Sunday, May 21, 2006
We had a wonderful Shabbat dinner with our friends Bren and Curtis, and their sons Austin and Darren, and.... Emily, who's been home from China almost two months. Her brothers are teenagers, and they adore her. Emily is two years old and incredibly outgoing and happy. She dazzled us with her huge and infectious grin. She kept giving a "thumb's up" (but she kept her forefinger extended, so it looked as if she was pulling a trigger). So cute!! And very smart, too! Just an adorable little personality! What struck me was how seamlessly she fits into the family, as if she has always been there. There's no question that she is exactly where she belongs. I believe in the red thread!!
Monday, May 15, 2006
The United States Consulate General in Guangzhou officially knows we exist! We received the "brown envelope" today, which included a case number and paperwork (Petitian to Classify Orphan as an Immediate Relative) which we will fill out in China. A lot of the paperwork is in both Chinese and English, which somehow seemed to make this adoption seem more real, if that makes sense.
I posted recently on a message board that sometimes this seems as if this adoption is just a dream, and that it will never actually happen. Sometimes I'm afraid something will go wrong and this will just be another terrible disappointment. Probably my way of protecting myself, after losing a pregnancy that took so much to create, but it's a hard feeling to shake. Like in "The Lost Daughters of China" when the author is afraid of angering the gods by buying baby stuff. I can totally relate to that!!

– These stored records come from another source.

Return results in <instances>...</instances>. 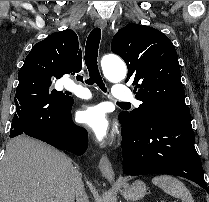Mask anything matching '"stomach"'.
Masks as SVG:
<instances>
[{
	"label": "stomach",
	"instance_id": "stomach-1",
	"mask_svg": "<svg viewBox=\"0 0 209 202\" xmlns=\"http://www.w3.org/2000/svg\"><path fill=\"white\" fill-rule=\"evenodd\" d=\"M119 191L125 199L135 201L145 196L147 188L144 182L137 180L120 186Z\"/></svg>",
	"mask_w": 209,
	"mask_h": 202
}]
</instances>
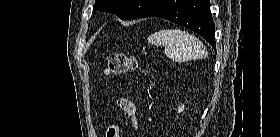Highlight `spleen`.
<instances>
[{
	"instance_id": "obj_1",
	"label": "spleen",
	"mask_w": 280,
	"mask_h": 137,
	"mask_svg": "<svg viewBox=\"0 0 280 137\" xmlns=\"http://www.w3.org/2000/svg\"><path fill=\"white\" fill-rule=\"evenodd\" d=\"M148 42L164 46L165 55L175 62H184L207 57L203 43L189 32L180 29H162L151 34Z\"/></svg>"
}]
</instances>
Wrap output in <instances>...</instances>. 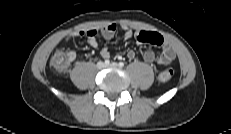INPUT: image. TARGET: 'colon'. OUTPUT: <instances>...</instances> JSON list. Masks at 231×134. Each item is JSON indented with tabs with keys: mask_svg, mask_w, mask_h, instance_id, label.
Masks as SVG:
<instances>
[{
	"mask_svg": "<svg viewBox=\"0 0 231 134\" xmlns=\"http://www.w3.org/2000/svg\"><path fill=\"white\" fill-rule=\"evenodd\" d=\"M70 62L71 60L68 52H65L63 50L56 51L50 59L51 67L58 72H64L68 68ZM173 74V69L166 68L159 72L157 77L158 81H160L161 83H166L171 80Z\"/></svg>",
	"mask_w": 231,
	"mask_h": 134,
	"instance_id": "colon-1",
	"label": "colon"
}]
</instances>
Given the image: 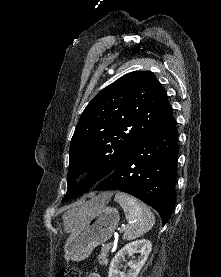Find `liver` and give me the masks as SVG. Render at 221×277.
Instances as JSON below:
<instances>
[{
	"label": "liver",
	"instance_id": "6515ba94",
	"mask_svg": "<svg viewBox=\"0 0 221 277\" xmlns=\"http://www.w3.org/2000/svg\"><path fill=\"white\" fill-rule=\"evenodd\" d=\"M112 195H113V193L106 192V193H103V194L95 197V200L98 204H106L110 200ZM74 214H75V210H71V211L66 212L63 216L66 231L68 230V228H67L68 221Z\"/></svg>",
	"mask_w": 221,
	"mask_h": 277
}]
</instances>
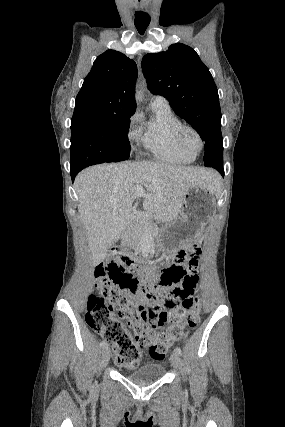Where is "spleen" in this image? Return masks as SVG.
<instances>
[{"label": "spleen", "mask_w": 285, "mask_h": 427, "mask_svg": "<svg viewBox=\"0 0 285 427\" xmlns=\"http://www.w3.org/2000/svg\"><path fill=\"white\" fill-rule=\"evenodd\" d=\"M219 188H220V187H219V185H218V186H217V190H218V191H219Z\"/></svg>", "instance_id": "3e777b00"}]
</instances>
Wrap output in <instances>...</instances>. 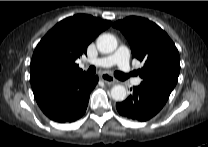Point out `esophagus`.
Masks as SVG:
<instances>
[{
    "mask_svg": "<svg viewBox=\"0 0 208 147\" xmlns=\"http://www.w3.org/2000/svg\"><path fill=\"white\" fill-rule=\"evenodd\" d=\"M100 78L102 79V81H104L108 85H113L117 83V80L113 76L107 73L101 74Z\"/></svg>",
    "mask_w": 208,
    "mask_h": 147,
    "instance_id": "esophagus-1",
    "label": "esophagus"
}]
</instances>
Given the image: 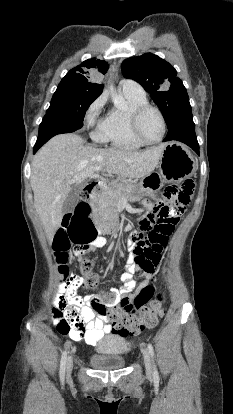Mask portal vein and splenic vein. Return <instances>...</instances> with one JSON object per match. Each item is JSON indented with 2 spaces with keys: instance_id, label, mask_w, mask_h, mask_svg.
<instances>
[{
  "instance_id": "18ae733b",
  "label": "portal vein and splenic vein",
  "mask_w": 233,
  "mask_h": 414,
  "mask_svg": "<svg viewBox=\"0 0 233 414\" xmlns=\"http://www.w3.org/2000/svg\"><path fill=\"white\" fill-rule=\"evenodd\" d=\"M102 169V167H96L94 170L95 171H100ZM89 177L90 178H98L99 176L98 175H95V174H93V173H90L89 174Z\"/></svg>"
}]
</instances>
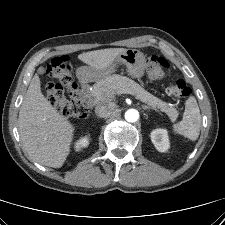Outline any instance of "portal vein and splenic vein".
<instances>
[{"mask_svg":"<svg viewBox=\"0 0 225 225\" xmlns=\"http://www.w3.org/2000/svg\"><path fill=\"white\" fill-rule=\"evenodd\" d=\"M123 93H126V94H132L131 92L129 91H124ZM133 95V94H132Z\"/></svg>","mask_w":225,"mask_h":225,"instance_id":"portal-vein-and-splenic-vein-1","label":"portal vein and splenic vein"}]
</instances>
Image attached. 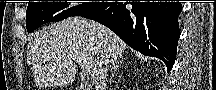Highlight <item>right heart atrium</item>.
<instances>
[{"label":"right heart atrium","instance_id":"1","mask_svg":"<svg viewBox=\"0 0 216 90\" xmlns=\"http://www.w3.org/2000/svg\"><path fill=\"white\" fill-rule=\"evenodd\" d=\"M72 10H84L85 6H71Z\"/></svg>","mask_w":216,"mask_h":90}]
</instances>
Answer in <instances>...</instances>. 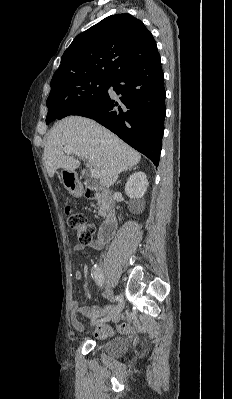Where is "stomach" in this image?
I'll use <instances>...</instances> for the list:
<instances>
[{
    "label": "stomach",
    "instance_id": "stomach-1",
    "mask_svg": "<svg viewBox=\"0 0 232 399\" xmlns=\"http://www.w3.org/2000/svg\"><path fill=\"white\" fill-rule=\"evenodd\" d=\"M60 178L64 188H66L70 194H76L77 188L80 186L77 174H75V172H68V170H62Z\"/></svg>",
    "mask_w": 232,
    "mask_h": 399
}]
</instances>
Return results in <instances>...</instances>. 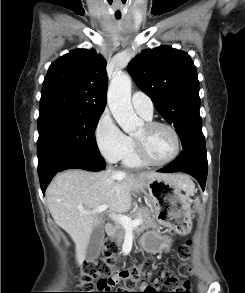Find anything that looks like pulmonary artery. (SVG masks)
<instances>
[{
  "label": "pulmonary artery",
  "instance_id": "e3ab8cb5",
  "mask_svg": "<svg viewBox=\"0 0 245 293\" xmlns=\"http://www.w3.org/2000/svg\"><path fill=\"white\" fill-rule=\"evenodd\" d=\"M132 105L137 114L149 120L153 115V102L151 98L143 92H135L132 96Z\"/></svg>",
  "mask_w": 245,
  "mask_h": 293
}]
</instances>
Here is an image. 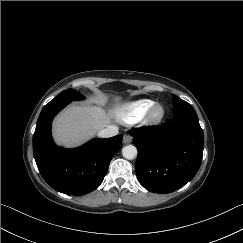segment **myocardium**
<instances>
[{"label": "myocardium", "mask_w": 243, "mask_h": 243, "mask_svg": "<svg viewBox=\"0 0 243 243\" xmlns=\"http://www.w3.org/2000/svg\"><path fill=\"white\" fill-rule=\"evenodd\" d=\"M166 110L162 104H154L145 116V121L149 124H158L165 117Z\"/></svg>", "instance_id": "myocardium-1"}]
</instances>
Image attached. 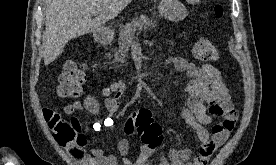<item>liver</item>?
Wrapping results in <instances>:
<instances>
[{
	"label": "liver",
	"mask_w": 276,
	"mask_h": 165,
	"mask_svg": "<svg viewBox=\"0 0 276 165\" xmlns=\"http://www.w3.org/2000/svg\"><path fill=\"white\" fill-rule=\"evenodd\" d=\"M132 0H51L42 36L44 64L52 63L68 41L95 32L118 16ZM98 15L95 19L92 16Z\"/></svg>",
	"instance_id": "1"
}]
</instances>
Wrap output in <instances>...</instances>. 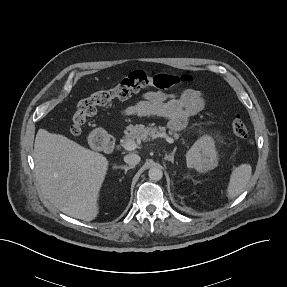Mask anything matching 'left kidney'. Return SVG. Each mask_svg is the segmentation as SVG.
<instances>
[{
	"mask_svg": "<svg viewBox=\"0 0 287 287\" xmlns=\"http://www.w3.org/2000/svg\"><path fill=\"white\" fill-rule=\"evenodd\" d=\"M188 168H195L199 172H207L218 165L214 140L209 136L200 138L186 154Z\"/></svg>",
	"mask_w": 287,
	"mask_h": 287,
	"instance_id": "obj_1",
	"label": "left kidney"
}]
</instances>
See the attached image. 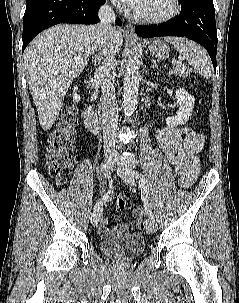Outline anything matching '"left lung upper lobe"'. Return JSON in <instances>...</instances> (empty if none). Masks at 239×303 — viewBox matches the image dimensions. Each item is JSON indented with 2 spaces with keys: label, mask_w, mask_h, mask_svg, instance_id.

The brown envelope is so tangible and real, and it's making the adoption seem more real, too.
Monday, May 08, 2006
We went to a very funny play on Saturday night called GLORY PIE. The press release says it's about "Chinese adoption, the Australian invasion of Hollywood, unexpected pregnancy, infertility, a lingerie model and Glory Pie, and adds up to a hilarious, high-pitched, politically incorrect wild night in the theater."
We agree. The play was hysterical. If you're in the Los Angeles area, check it out. It's playing at the Coronet Theater or check out the Glory Pie website.
Friday, May 05, 2006
David pulled me into Gymboree the other day, just to "take a look around." Shortly thereafter, he completely lost all perspective and insisted on buying every single item with a ladybug on it. I told him that Kavanna will be a girly-girl like her sister and wear pink (at least, while I still have some sartorial sway) but he was on a mission. Kavanna now has a shiny red ladybug purse, some gold metallic ladybug sandals, and socks with... yeah, you guessed it, ladybugs. She also has ladybug hairclips and a teeshirt. The girl is gonna be stylin'!!
Thursday, May 04, 2006
Okay, how cute is this? A pink bunny with a robe (check out the bunny booties), a hooded towel, some baby washcloths, and a lobster teething ring. These are from my cybershower pal, Heather, who sent all these adorable gifts for the January DTC group's first cybershower. Thank you, Heather!! Go, Precious Pandas!